Parliament’s Legal Affairs and Public Accounts committees also summons the registrar of the Judiciary to explain its spending and administrative decisions, says the scholar.

“In terms of individual accountability, when a judge or a magistrate gets a bribe or twists the law, the Judicial Service Commission (JSC) can dismiss them. At worst, Parliament can impeach an errant judge.

“If the President feels the judges abused their power in the elections case, it is incumbent on him to invoke Section 119 of the Constitution to initiate impeachment. Why is he not using this accountability tool?

“If anything goes wrong, it will be seen as an abuse of the process to gag judges. I suspect that the Executive found this route futile because it is not easy to remove a judge,” explains Kanyongolo.

Commenting on Mutharika’s allegation of a ‘judicial coup’ Malawi Law Society (MLS) honorary secretary Martha Kaukonde said in an interview on Thursday, in the absence of information justifying the assertion, they don’t know if the claim has merit or not.

Said Kaukonde: “The President has not disclosed what information he has to justify the allegation of a coup detat.
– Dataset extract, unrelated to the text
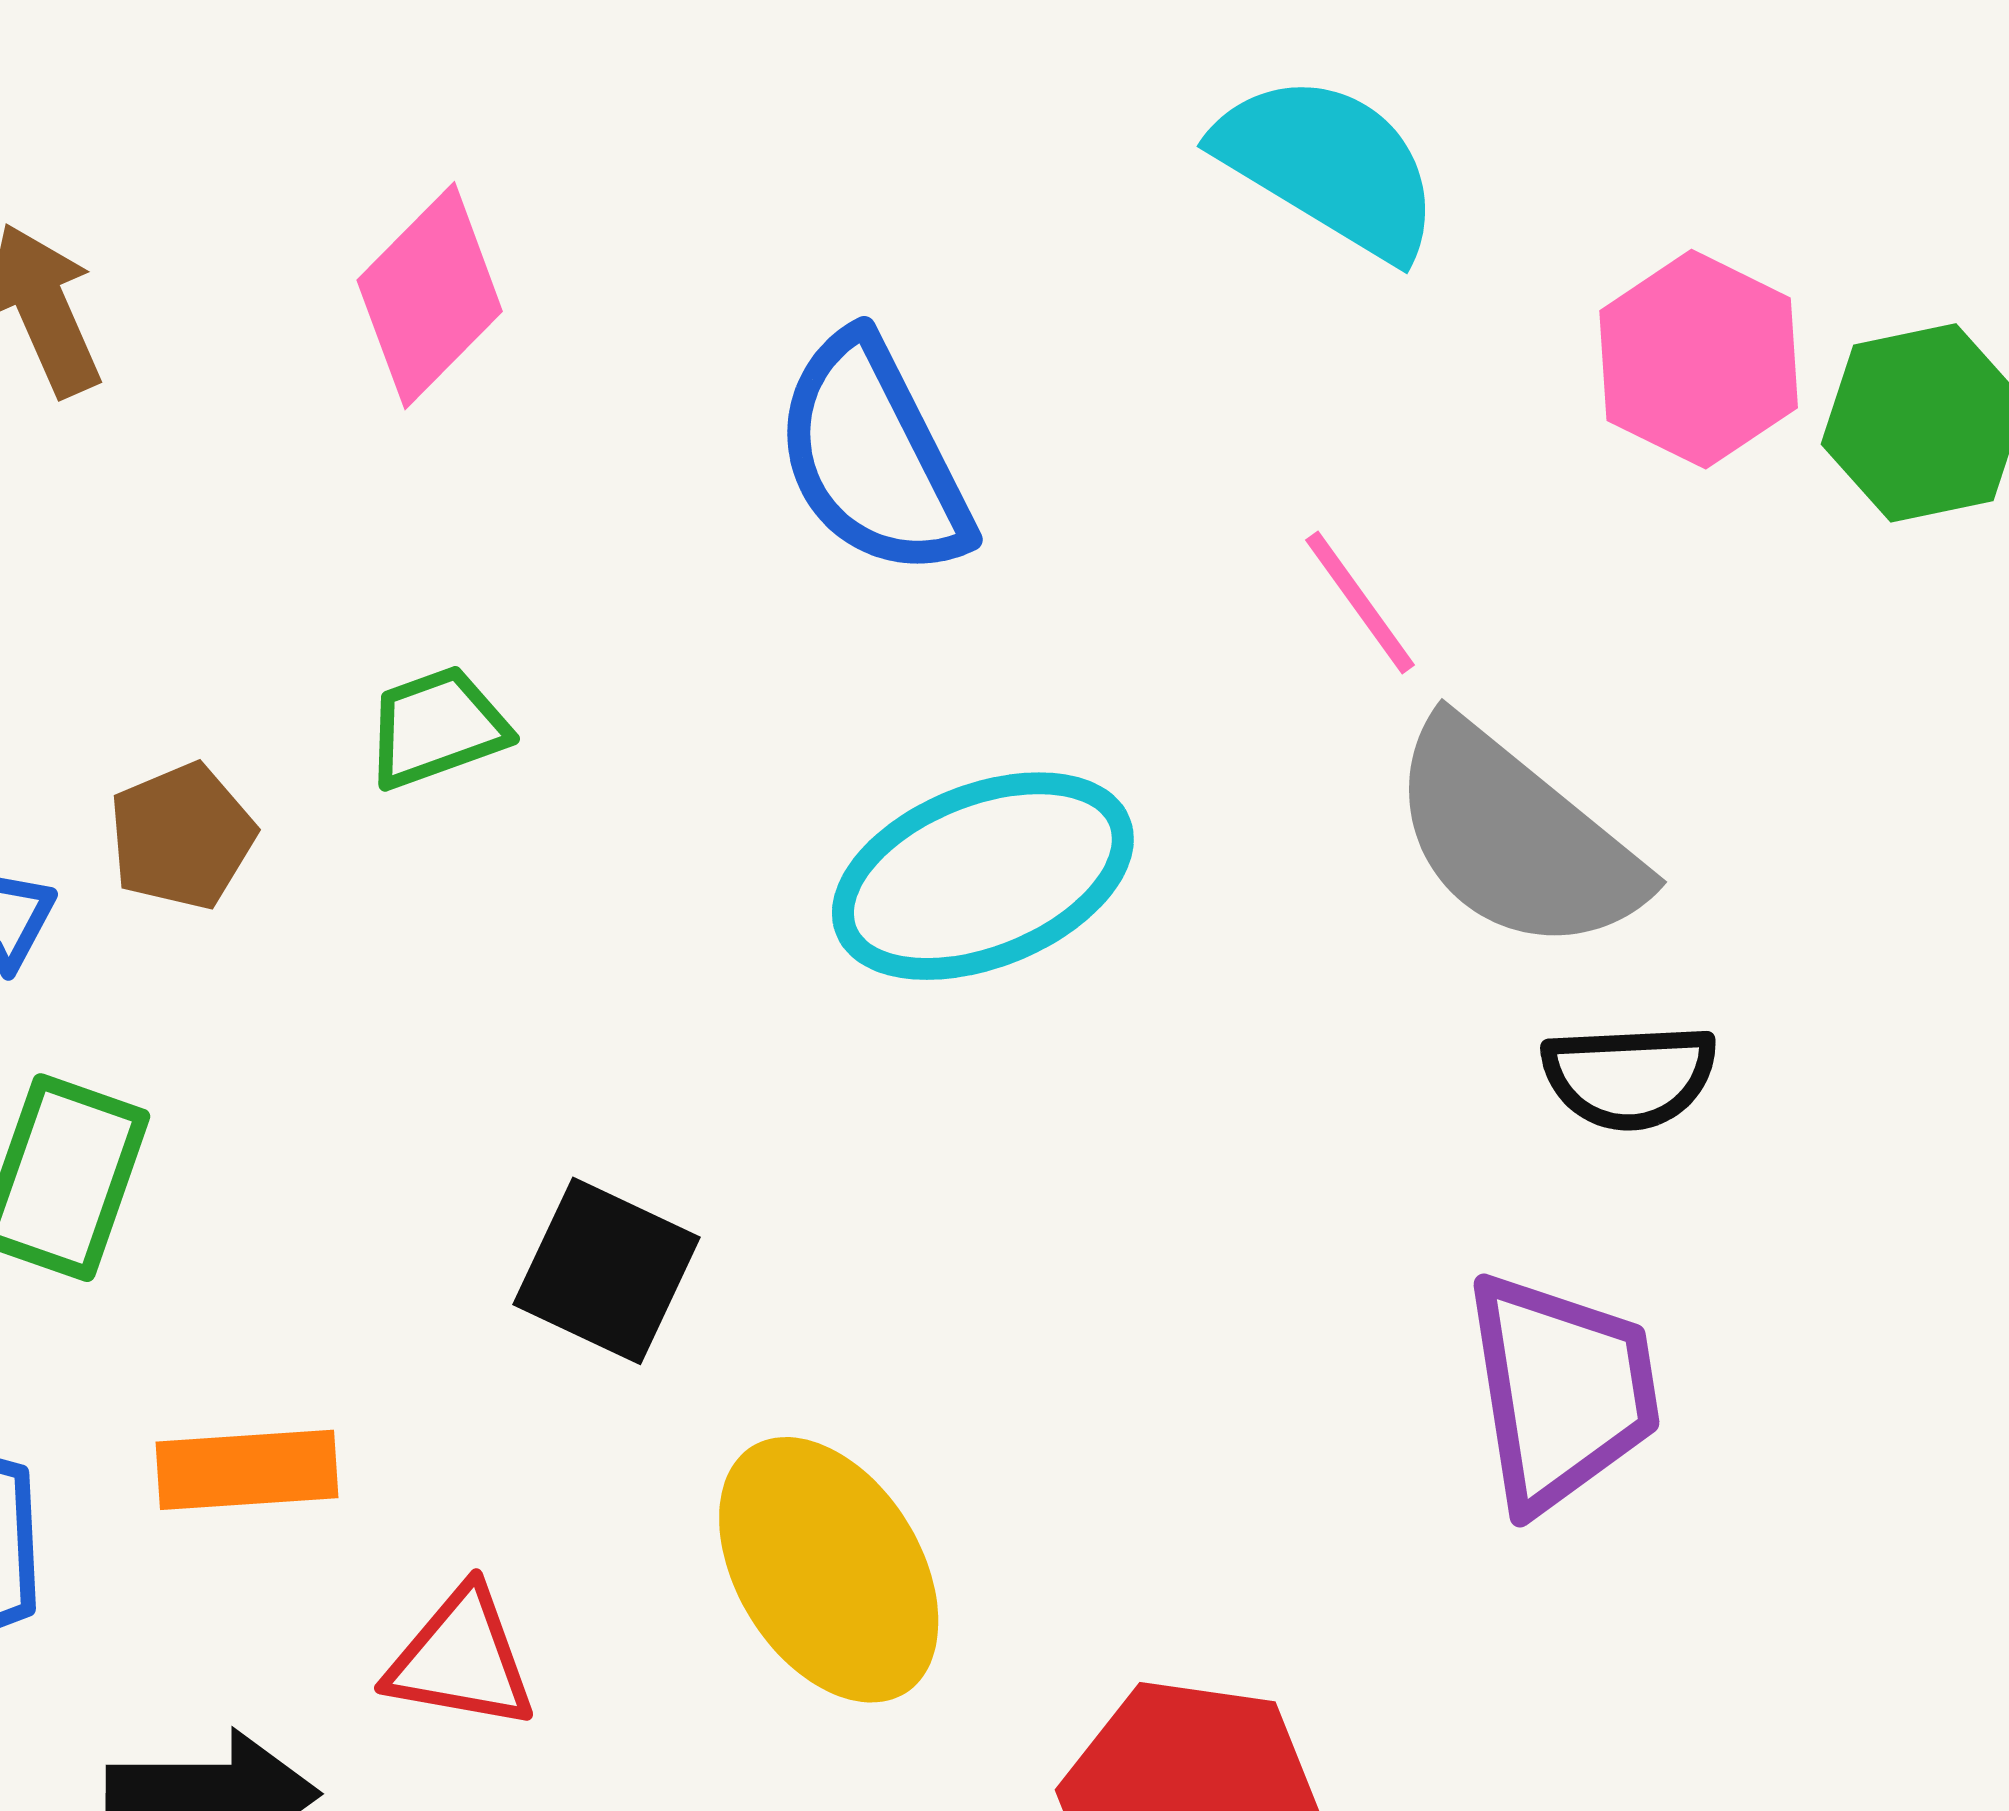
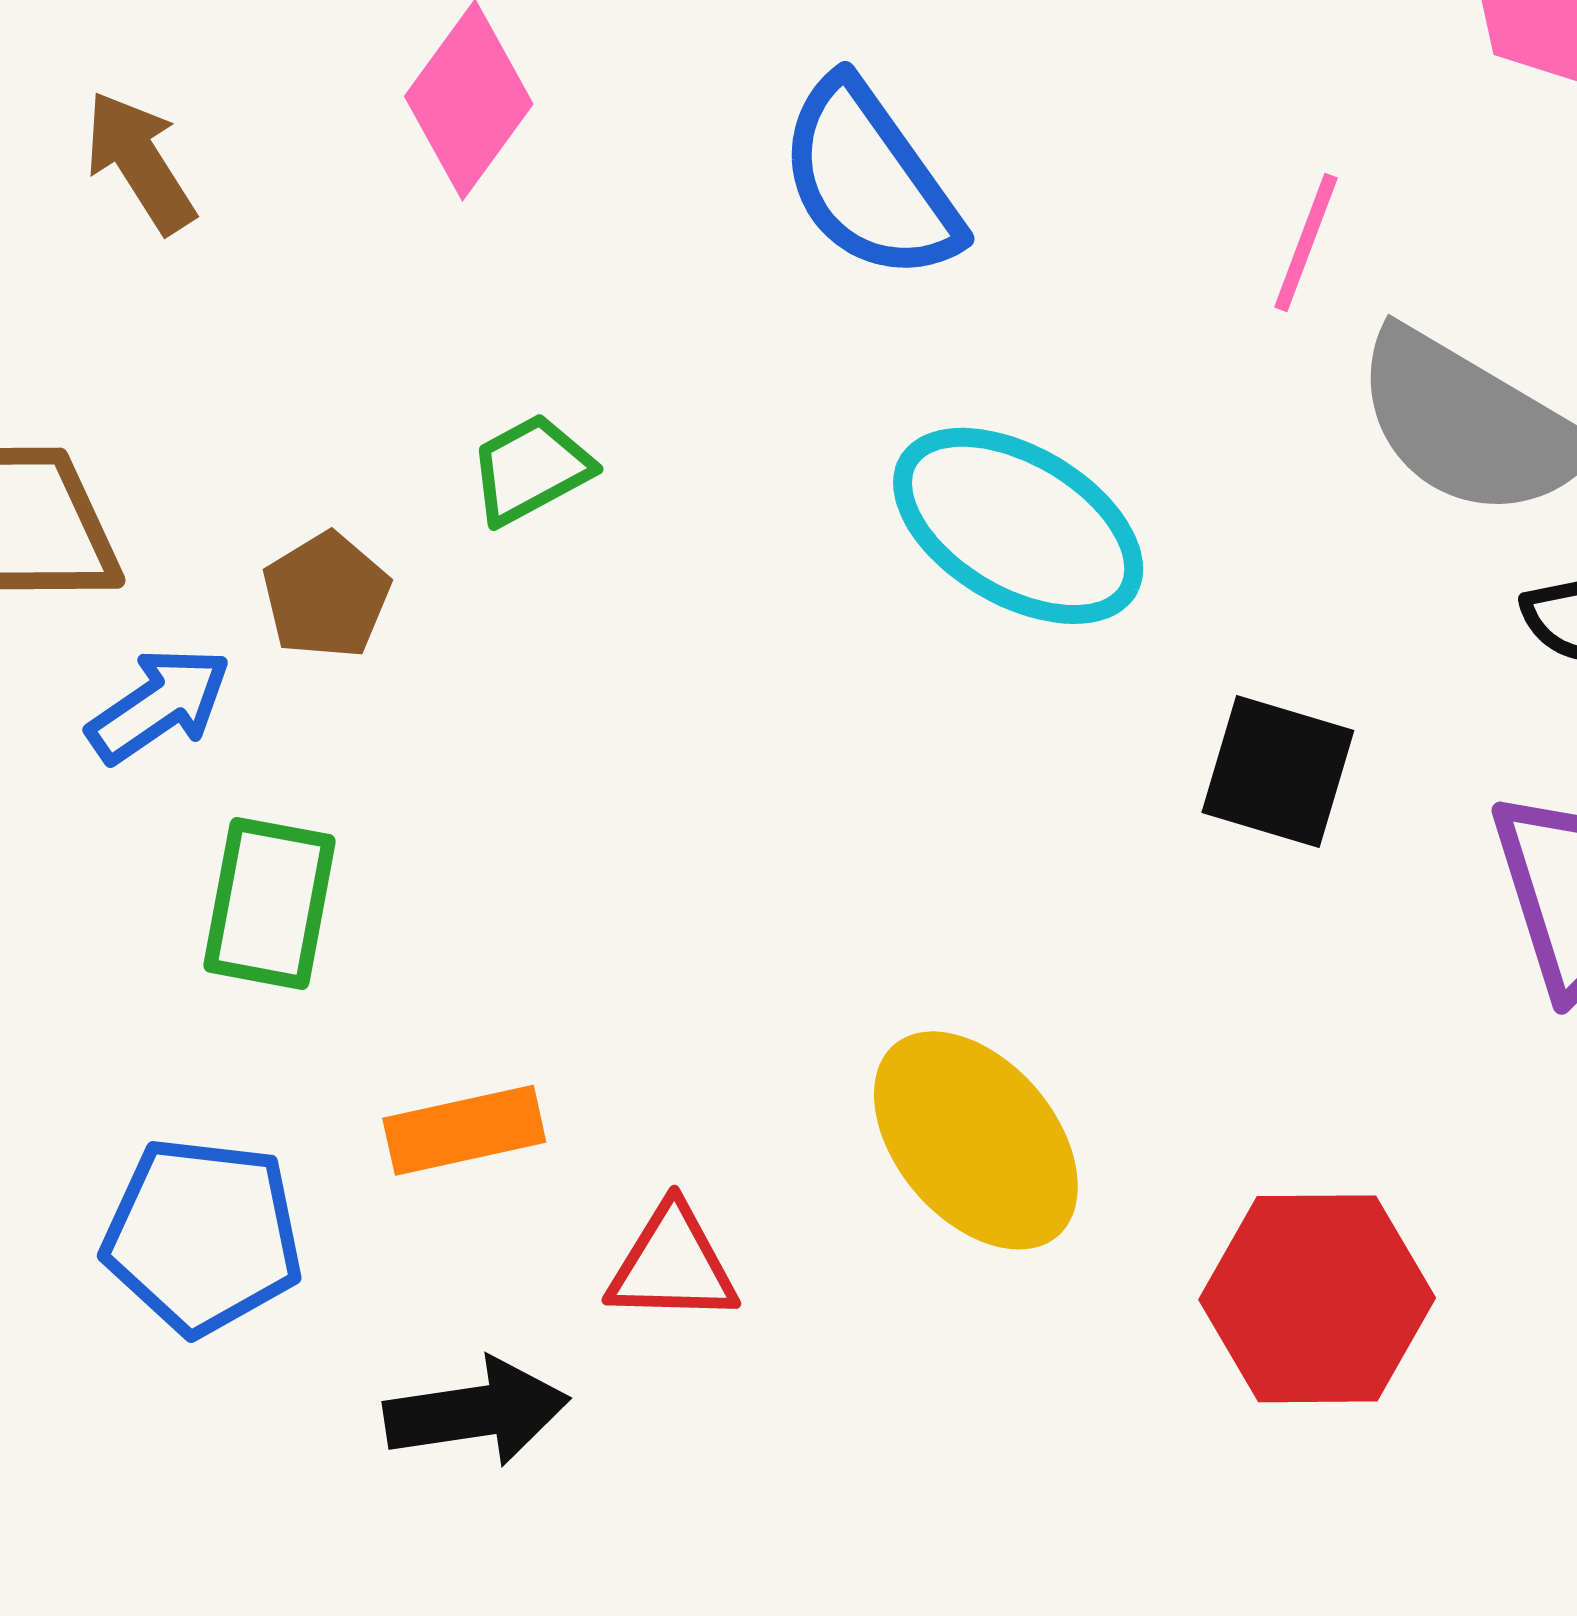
pink line: (1360, 603) -> (1306, 242), turned 65
cyan ellipse: (983, 876) -> (1018, 526), turned 61
black square: (607, 1271) -> (1278, 771), moved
If there is such information, the President is quite aware that any judge can be removed for incompetence or misbehaviour following due processes set out in Section 119 of the Constitution.

“Without the President providing any information justifying the allegations of a judicial coup and with him taking steps under the Constitution, the allegations have not merit at all.”

In 2001, Parliament drew criticisms for impeaching justices Dunstan Mwaungulu, Anaclet Chipeta and George Chimasula Phiri for allegedly favouring opposition parties.

The ‘rebel judges’ were later reinstated following both local and international protests against harassment of judges amid Parliament debate over a push to extend the presidential term limit beyond 10 years.

Law Professor Garton Kamchedzera, from Unima, says calls to accountability place a duty on the aggrieved party to give proof.

“Is there any evidence against the judges the President wants to account to him or Parliament? This is a political statement and the judges shouldn’t be dragged into politics,” he states.

He further explains: “The five judges in the Constitutional Court took oath and considered facts and the law. The President appealed because he believed that the seven Supreme Court judges would decide in his favour.

“Had the appeal gone his way, would he have made these remarks against the judges? If everyone who loses a case made these wild allegations, it would erode the credibility of the courts, which is dangerous for democracy.”

Governance expert Henry Chingaipe says no arm of government is stronger than the other, but the raging stand-off is more political than administrative.

He faults the Executive for overstepping its requirement to provide checks and balances to the Judiciary.

“Who watches the watcher?’ is a good question because, in democracy, everyone has to account to someone. Within the principle of separation of powers, there are mechanisms for holding the Judiciary accountable and forcing people to go on leave is not part of this,” he says in reference to Muhara’s letter to the Chief justice.